By Anayat Durrani
Wealthy and talented foreign investors are sought by the government of Thailand. The country is seeking a million wealthy foreigners to settle in Thailand over the next five years to bolster the economy. The Long Term Residency Visa program was launched as the government seeks creative ways to boost Thailand’s low economic growth.
Yuthasak Supasorn, governor of Thailand’s tourist authority, said the Long Term Residency visa “is aimed at enhancing Thailand’s attractiveness to high-potential foreigners, as a regional hub to live and do business in.”
The government hopes foreign investors can contribute about a trillion Thai baht over a period of five years. Applications for the scheme opened in September 2022, providing foreigners with an extendable 10-year residence visa as well as a work permit.

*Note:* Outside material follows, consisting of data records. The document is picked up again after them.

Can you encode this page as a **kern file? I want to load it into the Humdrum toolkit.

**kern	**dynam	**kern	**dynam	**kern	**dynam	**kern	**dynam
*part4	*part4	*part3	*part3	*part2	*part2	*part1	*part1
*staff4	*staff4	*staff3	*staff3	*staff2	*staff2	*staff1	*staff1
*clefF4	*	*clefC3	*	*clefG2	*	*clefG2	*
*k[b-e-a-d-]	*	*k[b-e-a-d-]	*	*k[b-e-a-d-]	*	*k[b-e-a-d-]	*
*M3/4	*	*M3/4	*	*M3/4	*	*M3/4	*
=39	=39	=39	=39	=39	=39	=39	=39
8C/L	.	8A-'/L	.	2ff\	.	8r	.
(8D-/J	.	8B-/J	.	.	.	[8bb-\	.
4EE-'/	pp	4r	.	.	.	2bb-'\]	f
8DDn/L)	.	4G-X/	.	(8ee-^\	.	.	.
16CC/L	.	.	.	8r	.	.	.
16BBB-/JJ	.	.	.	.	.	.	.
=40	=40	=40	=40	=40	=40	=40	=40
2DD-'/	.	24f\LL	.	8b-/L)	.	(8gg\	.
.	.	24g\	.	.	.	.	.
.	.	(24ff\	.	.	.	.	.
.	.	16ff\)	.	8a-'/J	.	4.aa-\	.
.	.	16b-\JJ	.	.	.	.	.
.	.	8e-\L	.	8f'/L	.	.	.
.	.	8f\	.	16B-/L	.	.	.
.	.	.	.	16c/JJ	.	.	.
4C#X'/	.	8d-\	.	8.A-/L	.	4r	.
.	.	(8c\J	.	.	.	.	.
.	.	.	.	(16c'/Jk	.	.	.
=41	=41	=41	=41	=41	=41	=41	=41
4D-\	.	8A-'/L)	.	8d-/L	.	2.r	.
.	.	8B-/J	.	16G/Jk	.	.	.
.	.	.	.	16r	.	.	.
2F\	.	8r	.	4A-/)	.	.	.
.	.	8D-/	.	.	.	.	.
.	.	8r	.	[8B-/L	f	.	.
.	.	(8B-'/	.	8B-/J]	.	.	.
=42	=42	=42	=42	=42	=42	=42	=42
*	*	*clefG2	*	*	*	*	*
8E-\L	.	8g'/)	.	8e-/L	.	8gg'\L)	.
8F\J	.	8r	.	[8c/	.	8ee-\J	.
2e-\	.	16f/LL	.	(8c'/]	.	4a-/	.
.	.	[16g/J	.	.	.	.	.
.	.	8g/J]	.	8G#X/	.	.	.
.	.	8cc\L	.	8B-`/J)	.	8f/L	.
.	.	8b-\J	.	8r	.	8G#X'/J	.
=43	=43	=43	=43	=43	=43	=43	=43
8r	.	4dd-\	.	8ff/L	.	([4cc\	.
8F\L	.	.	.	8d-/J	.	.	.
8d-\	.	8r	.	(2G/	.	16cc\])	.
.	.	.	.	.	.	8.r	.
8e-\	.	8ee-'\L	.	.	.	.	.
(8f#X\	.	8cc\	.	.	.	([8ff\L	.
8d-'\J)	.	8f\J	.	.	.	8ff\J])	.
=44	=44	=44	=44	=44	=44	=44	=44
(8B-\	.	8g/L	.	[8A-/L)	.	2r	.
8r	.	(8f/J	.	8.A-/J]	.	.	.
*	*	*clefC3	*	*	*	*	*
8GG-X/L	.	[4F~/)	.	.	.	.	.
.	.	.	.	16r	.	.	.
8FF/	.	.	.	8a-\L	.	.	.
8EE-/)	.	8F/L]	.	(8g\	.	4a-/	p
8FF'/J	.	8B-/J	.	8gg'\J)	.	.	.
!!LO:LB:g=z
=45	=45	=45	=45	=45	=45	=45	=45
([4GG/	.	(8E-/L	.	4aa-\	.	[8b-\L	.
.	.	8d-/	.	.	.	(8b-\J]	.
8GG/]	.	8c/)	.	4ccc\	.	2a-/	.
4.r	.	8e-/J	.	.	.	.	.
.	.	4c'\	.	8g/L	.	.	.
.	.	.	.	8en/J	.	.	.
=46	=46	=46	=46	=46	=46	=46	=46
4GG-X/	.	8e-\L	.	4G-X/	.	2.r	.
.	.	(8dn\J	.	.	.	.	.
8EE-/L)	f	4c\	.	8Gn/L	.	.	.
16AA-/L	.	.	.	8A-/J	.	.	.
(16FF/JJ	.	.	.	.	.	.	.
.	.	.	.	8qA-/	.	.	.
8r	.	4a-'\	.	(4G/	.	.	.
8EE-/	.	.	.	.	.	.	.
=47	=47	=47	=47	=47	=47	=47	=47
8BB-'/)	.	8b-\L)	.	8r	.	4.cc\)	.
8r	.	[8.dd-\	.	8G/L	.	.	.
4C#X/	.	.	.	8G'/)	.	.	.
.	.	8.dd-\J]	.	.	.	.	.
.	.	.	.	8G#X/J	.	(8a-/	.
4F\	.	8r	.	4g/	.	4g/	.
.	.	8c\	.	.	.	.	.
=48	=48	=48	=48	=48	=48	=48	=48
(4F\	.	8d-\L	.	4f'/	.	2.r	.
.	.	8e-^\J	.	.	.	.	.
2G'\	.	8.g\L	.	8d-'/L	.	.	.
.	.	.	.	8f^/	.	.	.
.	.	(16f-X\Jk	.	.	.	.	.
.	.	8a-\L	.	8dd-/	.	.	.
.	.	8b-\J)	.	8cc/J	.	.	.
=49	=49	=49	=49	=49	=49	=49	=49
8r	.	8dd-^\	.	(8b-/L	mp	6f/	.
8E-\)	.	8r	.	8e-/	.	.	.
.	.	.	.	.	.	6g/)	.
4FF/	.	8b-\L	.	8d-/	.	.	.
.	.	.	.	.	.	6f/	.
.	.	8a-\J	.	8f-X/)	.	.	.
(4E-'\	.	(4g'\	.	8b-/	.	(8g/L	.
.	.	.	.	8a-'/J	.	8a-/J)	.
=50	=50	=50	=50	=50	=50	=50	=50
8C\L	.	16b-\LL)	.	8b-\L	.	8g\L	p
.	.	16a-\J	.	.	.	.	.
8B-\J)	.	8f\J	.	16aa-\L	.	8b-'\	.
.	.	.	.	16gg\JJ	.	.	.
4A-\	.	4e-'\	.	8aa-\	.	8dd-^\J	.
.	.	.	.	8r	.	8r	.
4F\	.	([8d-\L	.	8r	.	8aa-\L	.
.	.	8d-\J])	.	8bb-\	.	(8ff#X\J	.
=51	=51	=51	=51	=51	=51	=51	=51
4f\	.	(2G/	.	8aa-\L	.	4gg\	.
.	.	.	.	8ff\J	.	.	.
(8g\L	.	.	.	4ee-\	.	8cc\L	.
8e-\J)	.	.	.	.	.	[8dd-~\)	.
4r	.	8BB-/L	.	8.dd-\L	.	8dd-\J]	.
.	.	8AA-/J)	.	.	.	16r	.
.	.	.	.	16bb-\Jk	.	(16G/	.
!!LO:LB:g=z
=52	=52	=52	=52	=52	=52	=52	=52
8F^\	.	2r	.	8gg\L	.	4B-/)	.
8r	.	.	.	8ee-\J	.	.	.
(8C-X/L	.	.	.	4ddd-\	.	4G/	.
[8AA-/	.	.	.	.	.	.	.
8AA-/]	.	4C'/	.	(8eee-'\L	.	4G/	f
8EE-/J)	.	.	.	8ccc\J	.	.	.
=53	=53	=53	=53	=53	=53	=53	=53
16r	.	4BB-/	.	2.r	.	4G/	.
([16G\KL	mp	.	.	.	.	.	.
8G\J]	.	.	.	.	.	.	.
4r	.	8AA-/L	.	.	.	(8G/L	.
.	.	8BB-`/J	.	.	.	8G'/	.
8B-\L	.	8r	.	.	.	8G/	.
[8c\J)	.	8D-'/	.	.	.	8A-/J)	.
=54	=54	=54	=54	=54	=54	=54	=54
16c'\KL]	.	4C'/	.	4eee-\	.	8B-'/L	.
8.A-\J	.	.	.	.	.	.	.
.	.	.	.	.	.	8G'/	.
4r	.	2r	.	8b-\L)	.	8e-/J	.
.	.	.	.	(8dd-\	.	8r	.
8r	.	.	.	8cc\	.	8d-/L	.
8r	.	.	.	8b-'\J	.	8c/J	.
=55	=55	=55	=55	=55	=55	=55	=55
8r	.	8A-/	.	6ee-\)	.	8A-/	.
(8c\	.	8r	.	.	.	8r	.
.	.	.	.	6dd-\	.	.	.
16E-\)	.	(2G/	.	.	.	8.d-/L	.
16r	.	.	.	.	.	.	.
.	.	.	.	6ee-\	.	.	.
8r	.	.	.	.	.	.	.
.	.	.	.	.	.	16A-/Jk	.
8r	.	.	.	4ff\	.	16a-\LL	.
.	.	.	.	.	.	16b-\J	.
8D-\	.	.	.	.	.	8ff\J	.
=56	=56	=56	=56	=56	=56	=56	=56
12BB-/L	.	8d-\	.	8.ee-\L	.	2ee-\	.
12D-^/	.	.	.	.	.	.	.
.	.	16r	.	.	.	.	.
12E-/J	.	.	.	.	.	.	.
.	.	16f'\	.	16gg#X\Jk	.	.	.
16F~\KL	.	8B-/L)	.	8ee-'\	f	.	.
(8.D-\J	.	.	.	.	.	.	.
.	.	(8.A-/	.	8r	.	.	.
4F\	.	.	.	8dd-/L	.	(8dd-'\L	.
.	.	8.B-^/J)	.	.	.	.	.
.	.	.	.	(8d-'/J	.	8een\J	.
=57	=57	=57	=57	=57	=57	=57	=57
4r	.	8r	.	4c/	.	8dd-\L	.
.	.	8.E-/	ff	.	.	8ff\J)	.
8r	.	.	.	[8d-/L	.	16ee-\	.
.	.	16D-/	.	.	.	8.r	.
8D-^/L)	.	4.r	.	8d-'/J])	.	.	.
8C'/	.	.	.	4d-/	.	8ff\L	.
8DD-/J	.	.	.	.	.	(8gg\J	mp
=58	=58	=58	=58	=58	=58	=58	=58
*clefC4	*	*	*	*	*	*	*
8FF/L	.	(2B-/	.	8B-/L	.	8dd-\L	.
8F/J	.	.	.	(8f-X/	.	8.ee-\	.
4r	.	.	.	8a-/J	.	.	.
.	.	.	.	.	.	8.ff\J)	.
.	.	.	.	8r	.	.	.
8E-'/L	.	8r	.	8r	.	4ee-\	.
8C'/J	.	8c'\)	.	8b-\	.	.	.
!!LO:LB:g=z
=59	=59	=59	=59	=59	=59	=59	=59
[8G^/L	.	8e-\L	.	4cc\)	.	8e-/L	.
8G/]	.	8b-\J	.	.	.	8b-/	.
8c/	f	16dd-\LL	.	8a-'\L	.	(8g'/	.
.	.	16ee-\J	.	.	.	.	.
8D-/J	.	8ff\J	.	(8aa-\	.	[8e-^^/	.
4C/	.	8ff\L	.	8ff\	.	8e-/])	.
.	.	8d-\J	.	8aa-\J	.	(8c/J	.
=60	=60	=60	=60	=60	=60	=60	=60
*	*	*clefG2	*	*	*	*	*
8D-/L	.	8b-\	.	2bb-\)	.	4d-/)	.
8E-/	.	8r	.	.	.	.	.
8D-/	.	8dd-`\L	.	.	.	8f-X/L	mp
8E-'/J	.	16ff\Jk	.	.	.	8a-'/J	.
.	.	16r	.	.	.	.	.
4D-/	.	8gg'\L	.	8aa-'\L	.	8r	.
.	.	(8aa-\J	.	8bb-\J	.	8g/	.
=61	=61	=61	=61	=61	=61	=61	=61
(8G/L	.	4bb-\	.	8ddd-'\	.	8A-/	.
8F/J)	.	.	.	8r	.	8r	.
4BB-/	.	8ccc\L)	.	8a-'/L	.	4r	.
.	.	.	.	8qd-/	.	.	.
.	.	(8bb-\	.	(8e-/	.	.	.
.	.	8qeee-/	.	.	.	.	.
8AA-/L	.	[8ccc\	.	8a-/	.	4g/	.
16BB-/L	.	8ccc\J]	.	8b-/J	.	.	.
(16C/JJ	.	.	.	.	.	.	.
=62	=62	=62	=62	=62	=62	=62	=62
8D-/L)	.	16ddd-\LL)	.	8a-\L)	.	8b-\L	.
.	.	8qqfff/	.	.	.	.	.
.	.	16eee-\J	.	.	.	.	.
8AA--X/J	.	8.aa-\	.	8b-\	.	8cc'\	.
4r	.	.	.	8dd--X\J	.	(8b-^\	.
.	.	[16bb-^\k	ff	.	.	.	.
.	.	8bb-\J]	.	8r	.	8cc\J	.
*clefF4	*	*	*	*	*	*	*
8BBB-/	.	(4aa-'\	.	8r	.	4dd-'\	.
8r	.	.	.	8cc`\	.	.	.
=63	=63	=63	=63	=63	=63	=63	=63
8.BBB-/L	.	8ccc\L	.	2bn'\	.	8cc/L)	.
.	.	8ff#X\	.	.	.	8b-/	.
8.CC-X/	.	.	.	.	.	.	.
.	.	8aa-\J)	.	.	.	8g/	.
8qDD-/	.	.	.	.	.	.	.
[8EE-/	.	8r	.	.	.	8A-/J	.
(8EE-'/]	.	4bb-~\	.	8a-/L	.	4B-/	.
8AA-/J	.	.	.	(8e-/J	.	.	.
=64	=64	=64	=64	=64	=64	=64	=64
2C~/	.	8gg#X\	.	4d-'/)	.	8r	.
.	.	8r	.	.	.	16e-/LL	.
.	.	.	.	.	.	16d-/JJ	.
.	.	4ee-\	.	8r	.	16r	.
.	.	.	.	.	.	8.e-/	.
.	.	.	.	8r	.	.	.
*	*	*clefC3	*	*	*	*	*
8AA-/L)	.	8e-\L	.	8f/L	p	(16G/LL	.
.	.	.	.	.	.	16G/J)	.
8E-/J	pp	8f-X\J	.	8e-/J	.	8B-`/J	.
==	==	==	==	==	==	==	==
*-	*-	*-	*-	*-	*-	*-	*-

Supasorn said they hope to “attract foreign talent and expertise that can contribute to domestic spending and support economic growth.”
How to apply for Thailand’s Long Term Residency Visa
To apply for the Long Term Residency Visa, applicants must fit into one of four categories.
First category is for those who have cash and assets worth $1 million or more. Another category is applicable to those who have a pension of at least $80,000. A third category is reserved for remote workers who have a base in Thailand, and with an annual income of at least $80,000 over the past two years. In this case, they should have five years of work experience and be employed by a company that has an annual revenue of at least $150,000 over the three years prior to the application.
The final category is for professionals making $80,000 a year who have five years of work experience.
“I think the government is trying to lure in more high-income tourists or expats as Thailand's economy depends on tourism. Their main income is tourism and export,” says Benny Moafi, founder of Ratchada Law Firm, with offices in Thailand, Cambodia and Vietnam, to Uglobal.
Visa program aims to boost Thailand’s economy
Moafi, a Swedish national who has lived in the country for 25 years, says Thailand has many hotels that are empty or going bankrupt. He says the country needs help in boosting the local economy.
“They really need it as many low income workers are suffering because of diminished income. It will destroy other businesses as well as these workers have no money to purchase or spend in other businesses. It is like a chain connected to each other,” says Moafi.
Meanwhile, the government recently announced it is considering reversing plans to allow wealthy foreigners with a Long Term Resident visa to buy up to one rai of land in return for 40 million baht in investments for at least three years.
“As I understood from the news, the government totally backed down. They were under pressure from Thai people who don't see foreigners as a part of society,” says Moafi.
The director of the Department of Land, Chayawut Chanthorn, earlier said that Deputy Prime Minister Prawit Wongsuwon approved withdrawing the Interior Ministry's draft regulation allowing foreigners land ownership, as reported by local media.
The policy has received widespread public concern and criticism. The government is currently weighing the pros and cons of the policy and is expected to make a decision soon.